▸ **PROBLEM TO SOLVE**
Print the lines between the line containing "### IOF Ontology" and the line containing "ROXANA 2.0 adapts", inclusive, with no changes.

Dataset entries

=-=-=

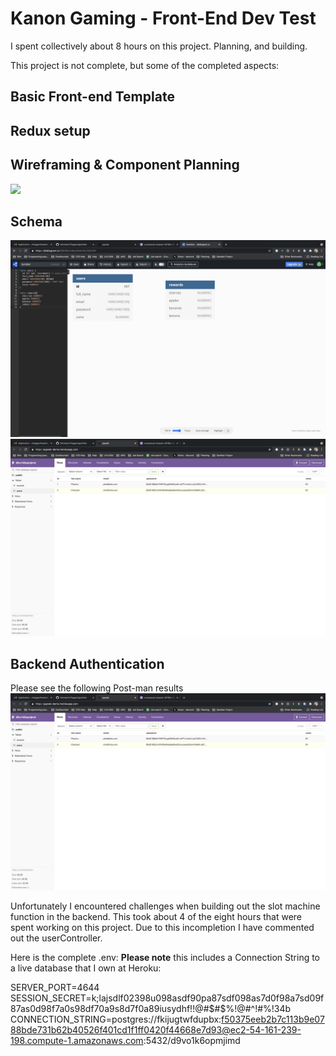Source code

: # Kanon Gaming - Front-End Dev Test

I spent collectively about 8 hours on this project. Planning, and building.

This project is not complete, but some of the completed aspects:
## Basic Front-end Template
## Redux setup
## Wireframing & Component Planning
<img src="https://github.com/MichaelJHTaggart/gambler/blob/main/src/media/wireframe.png" >

## Schema
<img src="https://github.com/MichaelJHTaggart/gambler/blob/main/src/media/schema.png" >
<img src="https://github.com/MichaelJHTaggart/gambler/blob/main/src/media/pgweb.png">

## Backend Authentication
 Please see the following Post-man results
<img src="https://github.com/MichaelJHTaggart/gambler/blob/main/src/media/pgweb.png">

Unfortunately I encountered challenges when building out the slot machine function in the backend. This took about 4 of the eight hours that were spent working on this project. Due to this incompletion I have commented out the userController.

Here is the complete .env: **Please note** this includes a Connection String to a live database that I own at Heroku:

SERVER_PORT=4644
SESSION_SECRET=k;lajsdlf02398u098asdf90pa87sdf098as7d0f98a7sd09f87as0d98f7a0s98df70a9s8d7f0a89iusydhf!!@#$#$%!@#$%#&612346!@#$^!#%!34b
CONNECTION_STRING=postgres://fkijugtwfdupbx:f50375eeb2b7c113b9e0788bde731b62b40526f401cd1f1ff0420f44668e7d93@ec2-54-161-239-198.compute-1.amazonaws.com:5432/d9vo1k6opmjimd
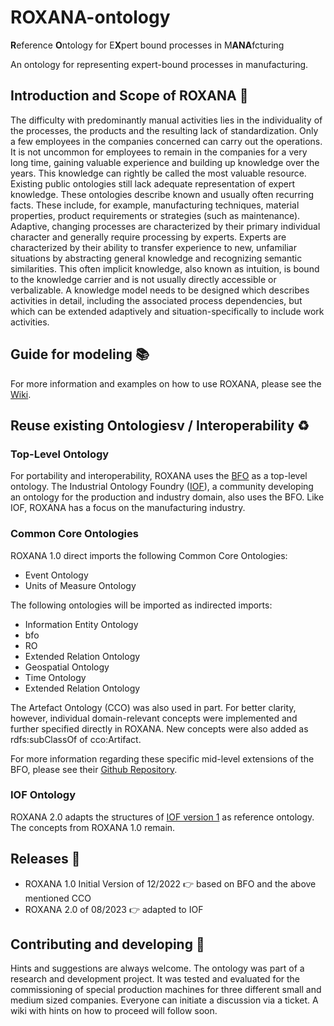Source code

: # ROXANA-ontology  
**R**eference **O**ntology for E**X**pert bound processes in M**ANA**fcturing

An ontology for representing expert-bound processes in manufacturing. 

## Introduction and Scope of ROXANA 💬
The difficulty with predominantly manual activities lies in the individuality of the processes, the products and the resulting lack of standardization. Only a few employees in the companies concerned can carry out the operations. It is not uncommon for employees to remain in the companies for a very long time, gaining valuable experience and building up knowledge over the years. This knowledge can rightly be called the most valuable resource. Existing public ontologies still lack adequate representation of expert knowledge. These ontologies describe known and usually often recurring facts. These include, for example, manufacturing techniques, material properties, product requirements or strategies (such as maintenance).  
Adaptive, changing processes are characterized by their primary individual character and generally require processing by experts. Experts are characterized by their ability to transfer experience to new, unfamiliar situations by abstracting general knowledge and recognizing semantic similarities. This often implicit knowledge, also known as intuition, is bound to the knowledge carrier and is not usually directly accessible or verbalizable. A knowledge model needs to be designed which describes activities in detail, including the associated process dependencies, but which can be extended adaptively and situation-specifically to include work activities.

## Guide for modeling 📚
For more information and examples on how to use ROXANA, please see the [Wiki](https://github.com/pfaffmanja/ROXANA-ontology/wiki).

## Reuse existing Ontologiesv / Interoperability ♻️
### Top-Level Ontology 

For portability and interoperability, ROXANA uses the [BFO](https://basic-formal-ontology.org/) as a top-level ontology. The Industrial Ontology Foundry ([IOF](https://www.industrialontologies.org/)), a community developing an ontology for the production and industry domain, also uses the BFO. Like IOF, ROXANA has a focus on the manufacturing industry.

### Common Core Ontologies

ROXANA 1.0 direct imports the following Common Core Ontologies:
- Event Ontology
- Units of Measure Ontology

The following ontologies will be imported as indirected imports:
- Information Entity Ontology
- bfo
- RO
- Extended Relation Ontology
- Geospatial Ontology
- Time Ontology
- Extended Relation Ontology

The Artefact Ontology (CCO) was also used in part. For better clarity, however, individual domain-relevant concepts were implemented and further specified directly in ROXANA. New concepts were also added as rdfs:subClassOf of cco:Artifact. 

For more information regarding these specific mid-level extensions of the BFO, please see their [Github Repository](https://github.com/CommonCoreOntology/CommonCoreOntologies). 

### IOF Ontology 
ROXANA 2.0 adapts the structures of [IOF version 1](https://github.com/iofoundry/ontology/tree/master/core) as reference ontology. The concepts from ROXANA 1.0 remain. 

## Releases 📧
- ROXANA 1.0 Initial Version of 12/2022 👉 based on BFO and the above mentioned CCO
- ROXANA 2.0 of 08/2023 👉 adapted to IOF

## Contributing and developing 📝
Hints and suggestions are always welcome. The ontology was part of a research and development project. It was tested and evaluated for the commissioning of special production machines for three different small and medium sized companies. 
Everyone can initiate a discussion via a ticket. A wiki with hints on how to proceed will follow soon. 

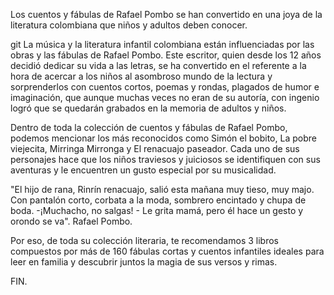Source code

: Los cuentos y fábulas de Rafael Pombo se han convertido en una joya de la literatura colombiana que niños y adultos deben conocer.

git
La música y la literatura infantil colombiana están influenciadas por las obras y las fábulas de Rafael Pombo. Este escritor, quien desde los 12 años decidió dedicar su vida a las letras, se ha convertido en el referente a la hora de acercar a los niños al asombroso mundo de la lectura y sorprenderlos con cuentos cortos, poemas y rondas, plagados de humor e imaginación, que aunque muchas veces no eran de su autoría, con ingenio logró que se quedarán grabados en la memoria de adultos y niños.

Dentro de toda la colección de cuentos y fábulas de Rafael Pombo, podemos mencionar los más reconocidos como Simón el bobito, La pobre viejecita, Mirringa Mirronga y El renacuajo paseador. Cada uno de sus personajes hace que los niños traviesos y juiciosos se identifiquen con sus aventuras y le encuentren un gusto especial por su musicalidad.

"El hijo de rana, Rinrín renacuajo, salió esta mañana muy tieso, muy majo. Con pantalón corto, corbata a la moda, sombrero encintado y chupa de boda. -¡Muchacho, no salgas! - Le grita mamá, pero él hace un gesto y orondo se va". Rafael Pombo.

Por eso, de toda su colección literaria, te recomendamos 3 libros compuestos por más de 160 fábulas cortas y cuentos infantiles ideales para leer en familia y descubrir juntos la magia de sus versos y rimas.

FIN.
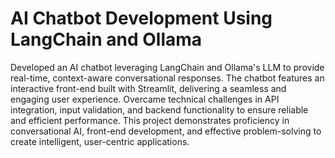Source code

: # AI Chatbot Development Using LangChain and Ollama

Developed an AI chatbot leveraging LangChain and Ollama's LLM to provide real-time, context-aware conversational responses. The chatbot features an interactive front-end built with Streamlit, delivering a seamless and engaging user experience. Overcame technical challenges in API integration, input validation, and backend functionality to ensure reliable and efficient performance. This project demonstrates proficiency in conversational AI, front-end development, and effective problem-solving to create intelligent, user-centric applications.
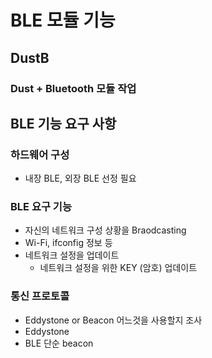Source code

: # BLE 모듈 기능  
## DustB 
### Dust + Bluetooth 모듈 작업 

## BLE 기능 요구 사항
### 하드웨어 구성
- 내장 BLE, 외장 BLE 선정 필요

### BLE 요구 기능
- 자신의 네트워크 구성 상황을 Braodcasting
- Wi-Fi, ifconfig 정보 등
- 네트워크 설정을 업데이트 
  - 네트워크 설정을 위한 KEY (암호) 업데이트
  
### 통신 프로토콜 
- Eddystone or Beacon 어느것을 사용할지 조사
- Eddystone
- BLE 단순 beacon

=-=-=

▸ **EXPECTED ANSWER**
### IOF Ontology 
ROXANA 2.0 adapts the structures of [IOF version 1](https://github.com/iofoundry/ontology/tree/master/core) as reference ontology. The concepts from ROXANA 1.0 remain. 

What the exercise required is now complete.